### Document segment
|---|

In other words, no, on paper Button's life really isn't affected all that much by his reverse aging in all the obvious ways you would expect it to, but that's not the point. It's supposed to be the case that Button's life is a fairly "normal" if somewhat charmed life, a life that would be a fairly boring movie if Button were aging forwards ("Why did they make a movie about this guy?"), but because of the reverse-aging gimmick and the striking visual of watching the guy get younger and younger over time you pay attention to Button's changing personality and the way life events affect him in a way you normally wouldn't. The fact that you know he's actually 60 but he appears 20 makes you stare at him a little harder and gives those scenes a weird, hard-to-define pathos they wouldn't have if played straight.

That's the theory, anyway, and it obviously worked on a lot of movie reviewers. It apparently didn't work on Adam, and it didn't work on Roger Ebert either (who I think gave the movie a hard time for saying that a reverse-aging gimmick was "inherently meaningless" -- I don't think it is, but I think it *was* intentionally meaningless *in this movie*), and I'm not sure it worked on me. I think it's just one of those personality traits where this kind of "magic realism" gimmick strongly affects you or it just annoys you and keeps you from appreciating the straightforward story the gimmick is intentionally obscuring.

|---|

### Data lines
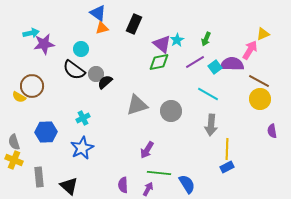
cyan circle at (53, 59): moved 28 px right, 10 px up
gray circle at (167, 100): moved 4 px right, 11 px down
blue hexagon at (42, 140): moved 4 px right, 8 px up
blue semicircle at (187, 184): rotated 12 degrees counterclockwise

|---|

### Tasks to perform
**A)** Rewrite the passage of the film commentary starting at "That's the theory, anyway, and" and ending at "is intentionally obscuring.", substituting "film critics" for "movie reviewers".
**B)** Answer these questions using the film commentary:
(i) In the example given, how old is Button actually when he appears to be 20?
(ii) Besides Adam, which critic does the commentary say the theory did not work on?
(iii) What term in quotation marks does the commentary use for the kind of gimmick that either strongly affects a viewer or annoys them?

### Answers per task
**A)**
That's the theory, anyway, and it obviously worked on a lot of film critics. It apparently didn't work on Adam, and it didn't work on Roger Ebert either (who I think gave the movie a hard time for saying that a reverse-aging gimmick was "inherently meaningless" -- I don't think it is, but I think it *was* intentionally meaningless *in this movie*), and I'm not sure it worked on me. I think it's just one of those personality traits where this kind of "magic realism" gimmick strongly affects you or it just annoys you and keeps you from appreciating the straightforward story the gimmick is intentionally obscuring.

**B)**
(i) 60
(ii) Roger Ebert
(iii) "magic realism"